Mon radiateur est un data center et va bien chauffer gratis : il y a trois ans, le département de la Gironde présentait cette expérience inédite dans un immeuble neuf. Ce dernier – une résidence de 49 logements sociaux, dont les deux premiers étages seront occupés par un Pôle de solidarité -, est en cours de finition à Bordeaux.
Objet d’une récente visite réservée à la presse, le bâtiment sera équipé de 346 radiateurs d’un nouveau genre, les QH-1, mis gratuitement à la disposition de la Gironde par Qarnot Computing :
« Chacun est un bout de notre data center, et contient l’équivalent de trois ordinateurs », résume Miroslav Sviezeny, son directeur général.
La start-up française de 30 salariés donne dans le « cloud computing » : elle loue du temps d’ordinateur et de la puissance de processeurs à ses clients – grandes banques, laboratoires de recherches, studios d’animation -, très gourmands en capacités de calcul informatique.
Economie circulaire
Qarnot est loin de son concurrent OVH – 2,5 millions d’euros de chiffre d’affaires, contre 500 millions réalisés en 2017 par le géant français du cloud. Mais la société se targue de proposer des coûts « 2 à trois fois moins importants » que les autres fermes de données : au lieu de stocker ses serveurs dans des hangars climatisés, elle les délocalise dans des logements.
« C’est de l’économie circulaire doublement utile, se réjouit Jean-Luc Gleyze, président du conseil départemental. On peut récupérer cette « chaleur fatale » d’ordinaire perdue pour chauffer un bâtiment, et éviter de consommer de l’énergie pour refroidir les processeurs. Dans la lutte contre la précarité énergétique, cela permettra d’aider des familles qui ont souvent du mal à payer leurs factures à la fin du mois. »
Pour résumer, poursuit Jean-Luc Gleyze, « c’est un partenariat public-privé qui coûte moins cher que le grand stade de Bordeaux », car c’est « BNP Paribas qui chauffera les locataires » de Gironde Habitat. La banque française est en effet un des principaux clients de Qarnot, auquel elle confie une bonne part de ses données.
Et s’il fait chaud ?
Pour les futurs locataires de la nouvelle résidence, l’économie de chauffage sera de quelques dizaines d’euros par mois, sans compter le Wifi gratuit également fourni par le radiateur. Pour l’ensemble du bâtiment, Qarnot estime l’économie globale à 30000 euros par an, contre un investissement initial de 800000 euros à ses frais.
Après les 290 radiateurs installés en 2013 dans 101 logements sociaux réhabilités par la Régie immobilière de la Ville de Paris, Qarnot étoffe son parc, désormais de 1000 machines.
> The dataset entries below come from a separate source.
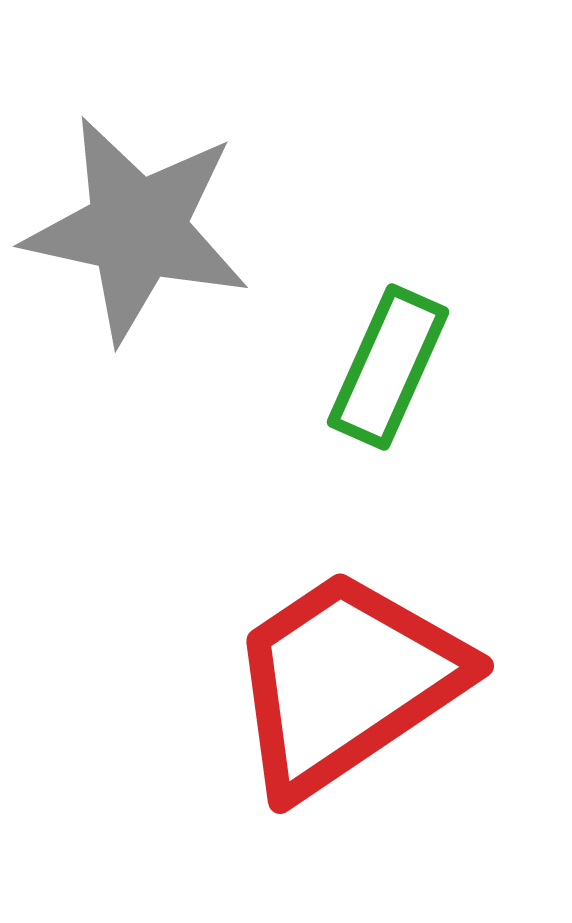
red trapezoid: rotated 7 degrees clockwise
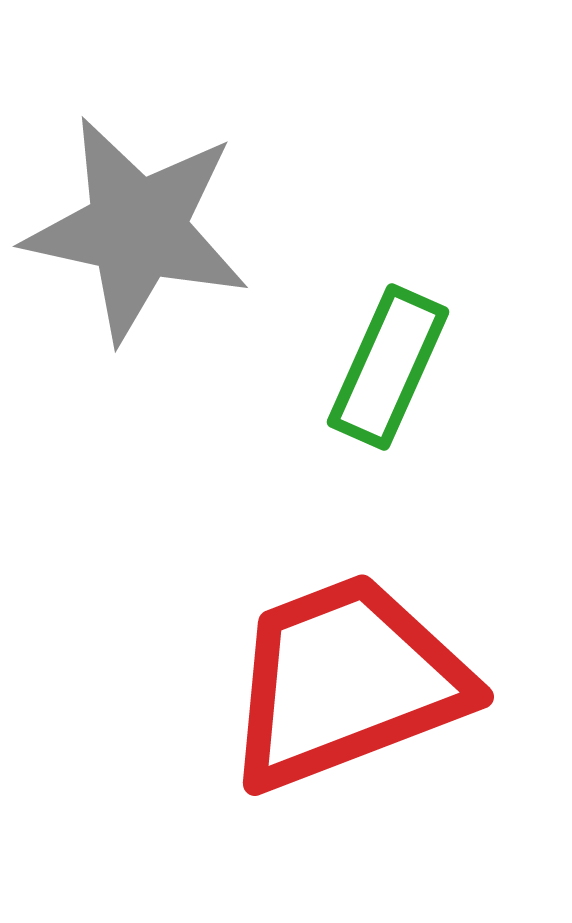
red trapezoid: rotated 13 degrees clockwise
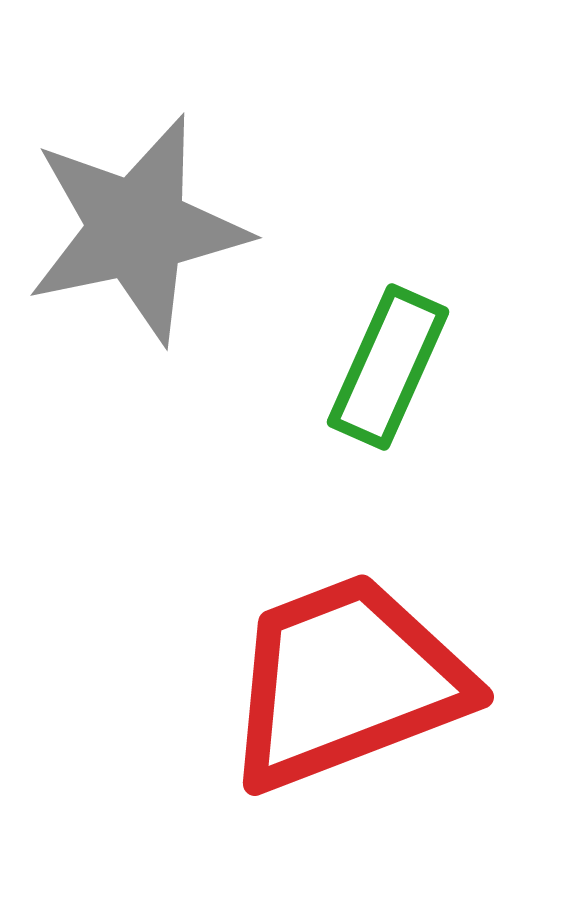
gray star: rotated 24 degrees counterclockwise
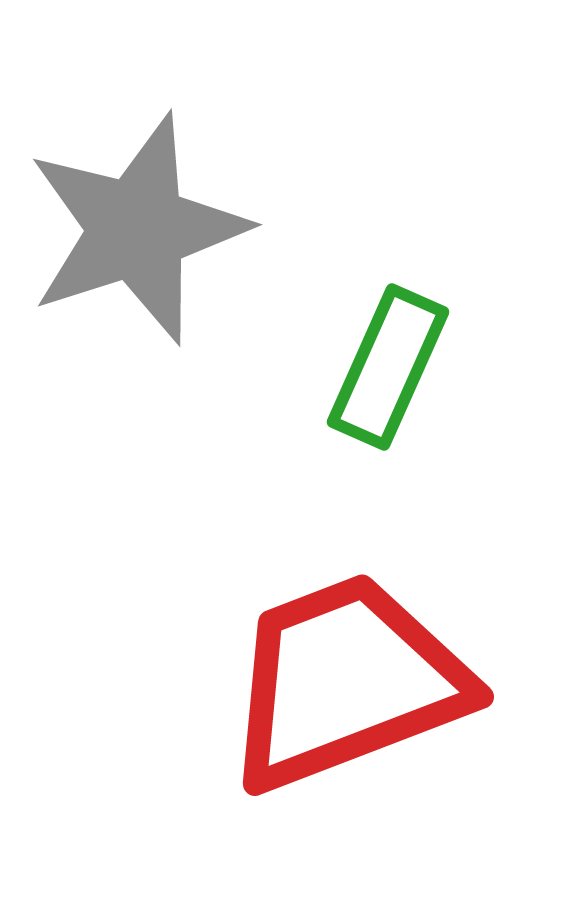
gray star: rotated 6 degrees counterclockwise
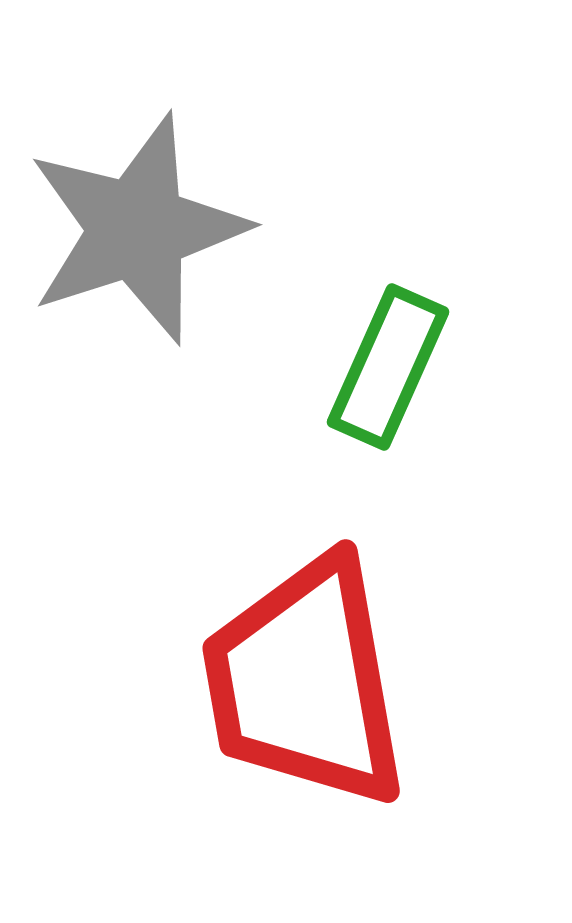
red trapezoid: moved 41 px left; rotated 79 degrees counterclockwise
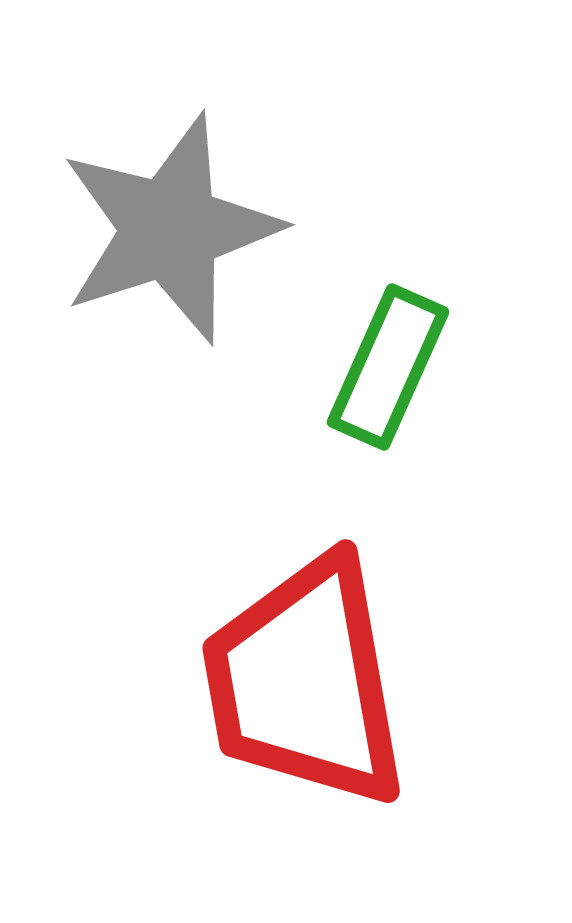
gray star: moved 33 px right
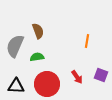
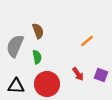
orange line: rotated 40 degrees clockwise
green semicircle: rotated 88 degrees clockwise
red arrow: moved 1 px right, 3 px up
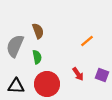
purple square: moved 1 px right
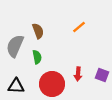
orange line: moved 8 px left, 14 px up
red arrow: rotated 40 degrees clockwise
red circle: moved 5 px right
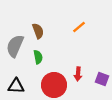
green semicircle: moved 1 px right
purple square: moved 4 px down
red circle: moved 2 px right, 1 px down
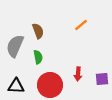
orange line: moved 2 px right, 2 px up
purple square: rotated 24 degrees counterclockwise
red circle: moved 4 px left
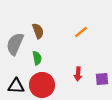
orange line: moved 7 px down
gray semicircle: moved 2 px up
green semicircle: moved 1 px left, 1 px down
red circle: moved 8 px left
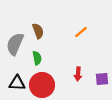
black triangle: moved 1 px right, 3 px up
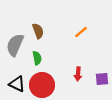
gray semicircle: moved 1 px down
black triangle: moved 1 px down; rotated 24 degrees clockwise
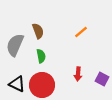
green semicircle: moved 4 px right, 2 px up
purple square: rotated 32 degrees clockwise
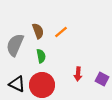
orange line: moved 20 px left
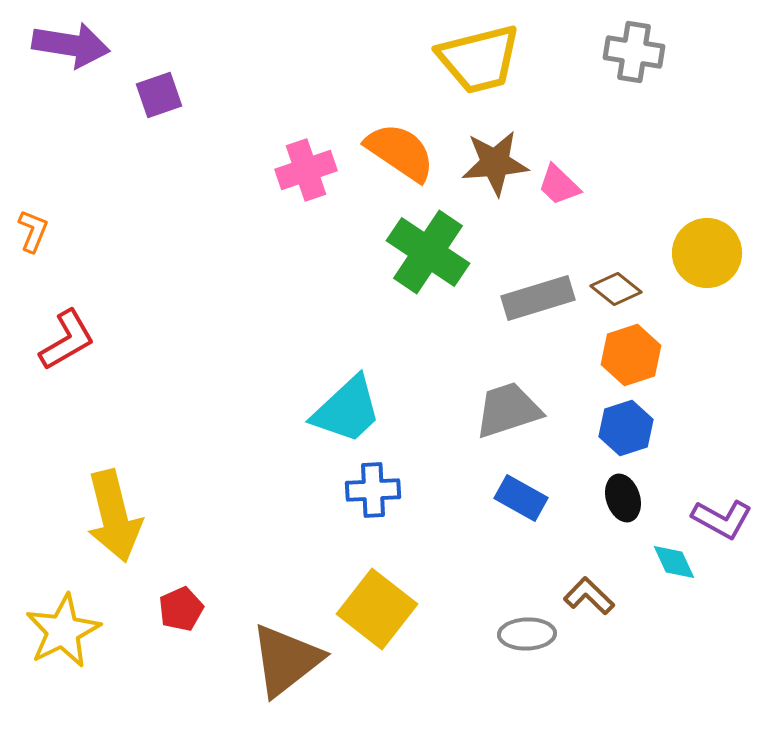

Si un autre bailleur social parisien devrait profiter de ses QH-1, cela reste encore insuffisant pour répondre aux besoins des clients de la société.
En outre, quand les radiateurs sont éteints, la société doit recourir aux services d’un autre data center. Aussi, pour répondre à ce problème de saisonnalité, Qarnot planche sur des chauffe-eau pour les piscines, qui ont elles besoin d’être chauffées toute l’année.
Le concept vaut en tous cas d’être creusé alors que le volume de données disponible sur Internet croit de façon exponentielle. La taille moyenne d’un data center a décuplé en dix ans, passant à 10000 m2 pour les plus récents, selon une étude de l’institut d’urbanisme de Paris sur les fermes de données franciliennes.
Et l’impact est considérable : d’après le think tank Shift Project, l’empreinte énergétique directe du numérique augmente de 9% par an, et les émissions de gaz à effet de serre du secteur ont bondi de 50% depuis 2013.